*WHAT THE TASK REQUIRES*: Lines with the string "font" in the data below: report how many there are, and write nothing but the number.

*SOURCE MATERIAL*:
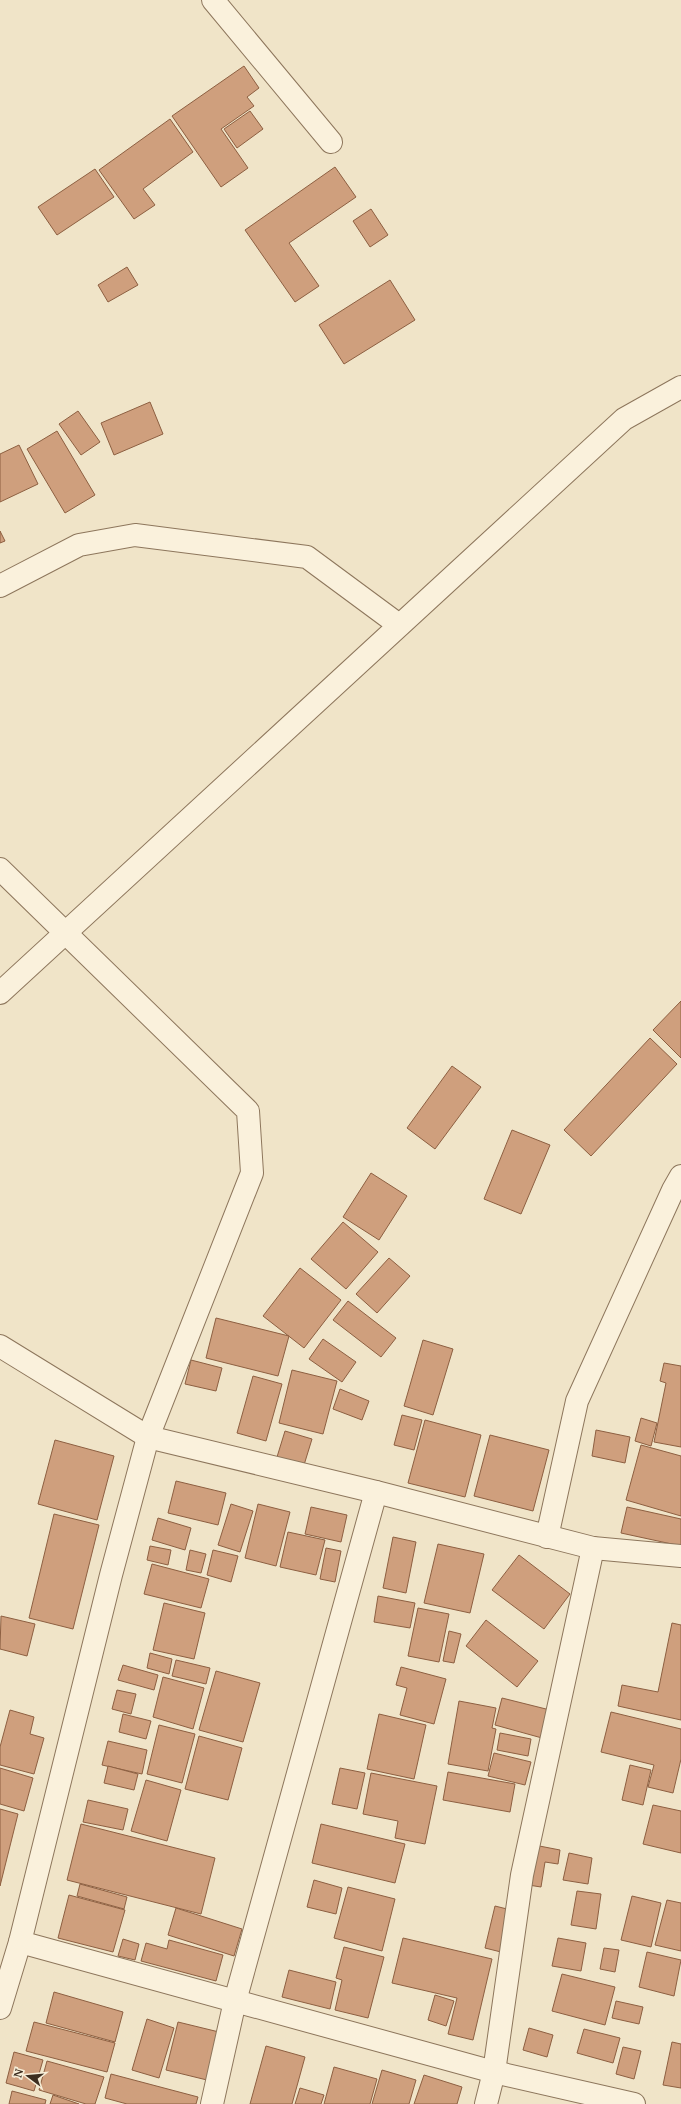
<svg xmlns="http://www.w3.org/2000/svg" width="681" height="2104" font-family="'Noto Serif',serif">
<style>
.building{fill:#cf9f7d;stroke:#8d5f41}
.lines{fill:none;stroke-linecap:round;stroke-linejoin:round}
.street-casing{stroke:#8d765c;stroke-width:24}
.street{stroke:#faf1dc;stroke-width:22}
</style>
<rect width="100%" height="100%" fill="#f0e4c8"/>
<g class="building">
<polygon points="244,66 259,88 247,97 254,106 221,129 248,168 221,187 172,116"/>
<polygon points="250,111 263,129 237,148 224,129"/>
<polygon points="170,119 193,152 143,189 155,205 134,219 99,170"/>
<polygon points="335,167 356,197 289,243 319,286 295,302 245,230"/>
<polygon points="95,169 114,197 57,235 38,207"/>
<polygon points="371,209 388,235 370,247 353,221"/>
<polygon points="127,267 138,285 108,302 98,285"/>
<polygon points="390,280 415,320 344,364 319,325"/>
<polygon points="150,402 163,434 114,455 101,423"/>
<polygon points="78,411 100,442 81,455 59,424"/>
<polygon points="57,431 95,495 65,513 27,449"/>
<polygon points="19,445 38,484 0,502 0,454"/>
<polygon points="0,531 5,541 0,543"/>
<polygon points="681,1001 681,1058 653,1030"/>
<polygon points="650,1038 677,1064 591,1156 564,1130"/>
<polygon points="452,1066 481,1087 435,1149 407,1128"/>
<polygon points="512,1130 550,1145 521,1214 484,1199"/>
<polygon points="371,1173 407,1196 379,1240 343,1217"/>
<polygon points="343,1222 378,1252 346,1289 311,1259"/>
<polygon points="389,1258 410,1276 377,1313 356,1294"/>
<polygon points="300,1268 341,1300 304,1348 263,1316"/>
<polygon points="348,1301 396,1338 381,1357 333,1320"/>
<polygon points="216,1318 289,1336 278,1376 206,1358"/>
<polygon points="323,1339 356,1362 342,1382 309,1359"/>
<polygon points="423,1340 453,1349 433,1415 404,1406"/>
<polygon points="191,1360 222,1368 216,1391 185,1384"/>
<polygon points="664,1363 681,1366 681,1447 654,1442 666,1383 660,1381"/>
<polygon points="292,1370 337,1381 323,1434 279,1423"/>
<polygon points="253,1376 282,1384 266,1441 237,1433"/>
<polygon points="340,1389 369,1401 362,1420 333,1409"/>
<polygon points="402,1415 422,1420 414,1450 394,1445"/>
<polygon points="641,1418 657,1423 651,1446 635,1441"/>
<polygon points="425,1420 481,1435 465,1497 408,1483"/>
<polygon points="596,1430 630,1437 625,1463 592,1456"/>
<polygon points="285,1431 312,1439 304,1465 277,1457"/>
<polygon points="490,1435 549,1450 533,1511 474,1496"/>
<polygon points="55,1440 114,1456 97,1520 38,1504"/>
<polygon points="641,1445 681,1456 681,1516 626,1500"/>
<polygon points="176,1481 226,1493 218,1525 168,1513"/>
<polygon points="231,1504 253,1511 240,1552 218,1545"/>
<polygon points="258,1504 290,1512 276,1566 245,1558"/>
<polygon points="311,1507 347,1515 341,1542 305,1534"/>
<polygon points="627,1507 681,1519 681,1546 621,1533"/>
<polygon points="54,1514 99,1525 73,1629 29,1618"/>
<polygon points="158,1518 191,1528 185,1550 152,1540"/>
<polygon points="288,1532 325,1540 316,1575 280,1567"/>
<polygon points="393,1537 416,1542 406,1593 383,1588"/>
<polygon points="438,1544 484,1554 470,1613 424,1603"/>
<polygon points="150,1546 171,1550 168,1565 147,1560"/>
<polygon points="326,1548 341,1551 335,1582 320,1579"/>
<polygon points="190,1550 206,1554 201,1573 186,1570"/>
<polygon points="213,1550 238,1556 231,1582 207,1575"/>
<polygon points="519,1555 570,1594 544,1629 492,1590"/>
<polygon points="152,1564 209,1579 201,1608 144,1594"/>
<polygon points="378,1596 415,1603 410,1628 374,1622"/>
<polygon points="164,1603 205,1613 194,1659 153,1650"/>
<polygon points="418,1608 449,1614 439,1662 408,1656"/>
<polygon points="1,1616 35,1624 27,1656 0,1649"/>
<polygon points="486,1620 538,1661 517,1687 466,1646"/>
<polygon points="672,1623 681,1625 681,1720 618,1706 622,1685 658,1692"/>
<polygon points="449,1631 461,1634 454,1663 443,1661"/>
<polygon points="150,1653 172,1659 169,1674 147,1668"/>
<polygon points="176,1660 210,1668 206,1684 172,1676"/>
<polygon points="123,1665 158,1675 154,1690 118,1680"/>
<polygon points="401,1667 446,1679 434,1724 400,1715 407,1688 396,1685"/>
<polygon points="216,1671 260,1683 243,1742 199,1730"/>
<polygon points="163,1677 204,1688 193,1729 153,1717"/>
<polygon points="117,1690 136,1694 131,1714 112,1709"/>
<polygon points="502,1698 550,1710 542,1738 495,1725"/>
<polygon points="459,1701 496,1708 492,1728 496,1729 488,1771 448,1764"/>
<polygon points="10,1710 34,1717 30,1734 44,1738 34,1774 0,1765 0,1747"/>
<polygon points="611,1712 681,1729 681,1759 673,1793 648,1787 654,1765 601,1752"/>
<polygon points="123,1714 151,1721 146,1739 119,1732"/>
<polygon points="379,1714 426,1725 414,1779 367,1769"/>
<polygon points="159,1725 195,1734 182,1783 147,1774"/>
<polygon points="500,1733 531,1739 528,1756 497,1750"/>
<polygon points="199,1736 242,1748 228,1800 185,1789"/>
<polygon points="108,1741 147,1750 142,1774 102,1765"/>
<polygon points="494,1753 531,1762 525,1785 488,1776"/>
<polygon points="630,1765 651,1770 643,1805 622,1800"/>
<polygon points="108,1766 138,1774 134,1790 104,1783"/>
<polygon points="0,1768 33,1778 24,1811 0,1804"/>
<polygon points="340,1768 365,1773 357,1809 332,1804"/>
<polygon points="448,1772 515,1784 510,1812 443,1800"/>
<polygon points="371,1773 437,1786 425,1844 395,1838 398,1821 363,1814"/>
<polygon points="146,1780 181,1790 167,1841 131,1831"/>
<polygon points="88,1800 128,1809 123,1830 83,1822"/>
<polygon points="653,1805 681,1811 681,1853 643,1844"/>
<polygon points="0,1809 18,1814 0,1886"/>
<polygon points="81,1824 215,1858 201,1914 67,1880"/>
<polygon points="321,1824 405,1844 395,1883 312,1863"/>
<polygon points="529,1844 560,1850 558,1864 545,1862 541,1887 522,1884"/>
<polygon points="569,1853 592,1858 588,1884 563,1880"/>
<polygon points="314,1880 342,1888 336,1914 307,1907"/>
<polygon points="80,1884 127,1897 124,1909 77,1896"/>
<polygon points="348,1887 395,1899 382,1951 334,1938"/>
<polygon points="577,1891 601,1894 596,1929 571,1925"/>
<polygon points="69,1895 125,1910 113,1952 58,1938"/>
<polygon points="632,1896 661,1903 651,1947 621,1940"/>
<polygon points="667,1900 681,1903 681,1951 655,1945"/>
<polygon points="495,1906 515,1911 505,1953 485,1948"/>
<polygon points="176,1908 242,1929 234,1956 168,1935"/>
<polygon points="403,1938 492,1959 473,2040 448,2034 457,1998 392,1983"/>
<polygon points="558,1938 586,1943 581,1971 552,1966"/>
<polygon points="123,1939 139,1944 135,1960 118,1956"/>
<polygon points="169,1940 223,1955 216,1981 141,1961 146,1943 167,1949"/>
<polygon points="344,1947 384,1957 368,2018 335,2010 342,1980 336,1978"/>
<polygon points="604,1948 619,1950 615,1972 600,1969"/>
<polygon points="647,1952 681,1960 674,1996 639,1987"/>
<polygon points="289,1970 336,1982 330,2009 282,1997"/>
<polygon points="562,1974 615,1987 605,2025 552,2011"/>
<polygon points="54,1992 123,2012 115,2042 46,2023"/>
<polygon points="435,1995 454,2001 446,2026 428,2020"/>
<polygon points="616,2001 643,2007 639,2024 612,2018"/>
<polygon points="147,2019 174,2028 159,2078 132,2070"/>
<polygon points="34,2022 115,2043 107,2072 26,2051"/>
<polygon points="178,2022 219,2032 207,2080 166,2070"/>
<polygon points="529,2028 553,2035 547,2057 523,2050"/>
<polygon points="584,2029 620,2038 613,2063 577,2053"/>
<polygon points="672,2042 681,2044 681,2088 663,2085"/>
<polygon points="266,2046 305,2057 292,2104 250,2104"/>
<polygon points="623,2047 641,2051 634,2079 616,2074"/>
<polygon points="14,2052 43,2060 34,2091 6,2083"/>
<polygon points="47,2061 104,2077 95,2104 86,2104 39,2090"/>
<polygon points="334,2067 377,2079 370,2104 324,2104"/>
<polygon points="382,2070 416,2080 409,2104 372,2104"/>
<polygon points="111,2074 198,2097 196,2104 127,2104 105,2098"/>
<polygon points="424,2075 462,2087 457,2104 414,2104"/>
<polygon points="300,2088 324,2095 321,2104 295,2104"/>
<polygon points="12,2091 46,2100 45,2104 9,2104"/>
<polygon points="53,2095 79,2104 50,2104"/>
</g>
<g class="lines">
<g class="street-casing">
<g id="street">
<polyline points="213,0 331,142"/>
<polyline points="0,586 79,545 135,535 307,557 399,625"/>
<polyline points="0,869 248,1111 252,1173 148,1437 111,1575 20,1942 0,2008"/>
<polyline points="0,993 624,419 681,387"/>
<polyline points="0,1346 148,1437 376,1492 593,1548 681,1556"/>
<polyline points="547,1537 577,1401 673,1190 681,1176"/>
<polyline points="20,1942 494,2072 634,2104"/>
<polyline points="212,2104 235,2001 376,1492"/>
<polyline points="486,2104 494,2072 522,1875 593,1548"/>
</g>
</g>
<use href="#street" class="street"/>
</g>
<g transform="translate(28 2076) rotate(286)" stroke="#f7eed8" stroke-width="3" paint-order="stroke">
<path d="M0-3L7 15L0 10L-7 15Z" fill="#3d2e20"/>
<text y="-6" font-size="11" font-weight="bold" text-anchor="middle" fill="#3d2e20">N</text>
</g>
</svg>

*TASK RESPONSE*: 2